About this task ▸
When the word "écriture" shows up in a line of the data below, copy that whole line.

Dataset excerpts

● ● ●

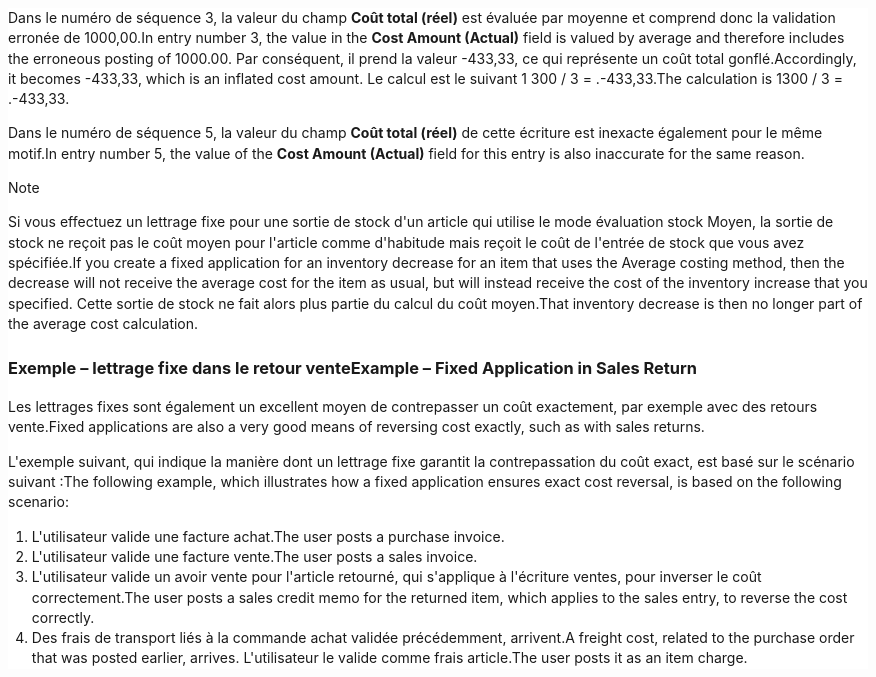 <span data-ttu-id="8e6b0-354">Dans le numéro de séquence 3, la valeur du champ **Coût total (réel)** est évaluée par moyenne et comprend donc la validation erronée de 1000,00.</span><span class="sxs-lookup"><span data-stu-id="8e6b0-354">In entry number 3, the value in the **Cost Amount (Actual)** field is valued by average and therefore includes the erroneous posting of 1000.00.</span></span> <span data-ttu-id="8e6b0-355">Par conséquent, il prend la valeur -433,33, ce qui représente un coût total gonflé.</span><span class="sxs-lookup"><span data-stu-id="8e6b0-355">Accordingly, it becomes -433,33, which is an inflated cost amount.</span></span> <span data-ttu-id="8e6b0-356">Le calcul est le suivant 1 300 / 3 = .-433,33.</span><span class="sxs-lookup"><span data-stu-id="8e6b0-356">The calculation is 1300 / 3 = .-433,33.</span></span>  

<span data-ttu-id="8e6b0-357">Dans le numéro de séquence 5, la valeur du champ **Coût total (réel)** de cette écriture est inexacte également pour le même motif.</span><span class="sxs-lookup"><span data-stu-id="8e6b0-357">In entry number 5, the value of the **Cost Amount (Actual)** field for this entry is also inaccurate for the same reason.</span></span>  

> [!NOTE]  
>  <span data-ttu-id="8e6b0-358">Si vous effectuez un lettrage fixe pour une sortie de stock d'un article qui utilise le mode évaluation stock Moyen, la sortie de stock ne reçoit pas le coût moyen pour l'article comme d'habitude mais reçoit le coût de l'entrée de stock que vous avez spécifiée.</span><span class="sxs-lookup"><span data-stu-id="8e6b0-358">If you create a fixed application for an inventory decrease for an item that uses the Average costing method, then the decrease will not receive the average cost for the item as usual, but will instead receive the cost of the inventory increase that you specified.</span></span> <span data-ttu-id="8e6b0-359">Cette sortie de stock ne fait alors plus partie du calcul du coût moyen.</span><span class="sxs-lookup"><span data-stu-id="8e6b0-359">That inventory decrease is then no longer part of the average cost calculation.</span></span>  

### <a name="example--fixed-application-in-sales-return"></a><span data-ttu-id="8e6b0-360">Exemple – lettrage fixe dans le retour vente</span><span class="sxs-lookup"><span data-stu-id="8e6b0-360">Example – Fixed Application in Sales Return</span></span>  
<span data-ttu-id="8e6b0-361">Les lettrages fixes sont également un excellent moyen de contrepasser un coût exactement, par exemple avec des retours vente.</span><span class="sxs-lookup"><span data-stu-id="8e6b0-361">Fixed applications are also a very good means of reversing cost exactly, such as with sales returns.</span></span>  

<span data-ttu-id="8e6b0-362">L'exemple suivant, qui indique la manière dont un lettrage fixe garantit la contrepassation du coût exact, est basé sur le scénario suivant :</span><span class="sxs-lookup"><span data-stu-id="8e6b0-362">The following example, which illustrates how a fixed application ensures exact cost reversal, is based on the following scenario:</span></span>  

1.  <span data-ttu-id="8e6b0-363">L'utilisateur valide une facture achat.</span><span class="sxs-lookup"><span data-stu-id="8e6b0-363">The user posts a purchase invoice.</span></span>  
2.  <span data-ttu-id="8e6b0-364">L'utilisateur valide une facture vente.</span><span class="sxs-lookup"><span data-stu-id="8e6b0-364">The user posts a sales invoice.</span></span>  
3.  <span data-ttu-id="8e6b0-365">L'utilisateur valide un avoir vente pour l'article retourné, qui s'applique à l'écriture ventes, pour inverser le coût correctement.</span><span class="sxs-lookup"><span data-stu-id="8e6b0-365">The user posts a sales credit memo for the returned item, which applies to the sales entry, to reverse the cost correctly.</span></span>  
4.  <span data-ttu-id="8e6b0-366">Des frais de transport liés à la commande achat validée précédemment, arrivent.</span><span class="sxs-lookup"><span data-stu-id="8e6b0-366">A freight cost, related to the purchase order that was posted earlier, arrives.</span></span> <span data-ttu-id="8e6b0-367">L'utilisateur le valide comme frais article.</span><span class="sxs-lookup"><span data-stu-id="8e6b0-367">The user posts it as an item charge.</span></span>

● ● ●

Answer for this exercise ▸
<span data-ttu-id="8e6b0-357">Dans le numéro de séquence 5, la valeur du champ **Coût total (réel)** de cette écriture est inexacte également pour le même motif.</span><span class="sxs-lookup"><span data-stu-id="8e6b0-357">In entry number 5, the value of the **Cost Amount (Actual)** field for this entry is also inaccurate for the same reason.</span></span>  
3.  <span data-ttu-id="8e6b0-365">L'utilisateur valide un avoir vente pour l'article retourné, qui s'applique à l'écriture ventes, pour inverser le coût correctement.</span><span class="sxs-lookup"><span data-stu-id="8e6b0-365">The user posts a sales credit memo for the returned item, which applies to the sales entry, to reverse the cost correctly.</span></span>  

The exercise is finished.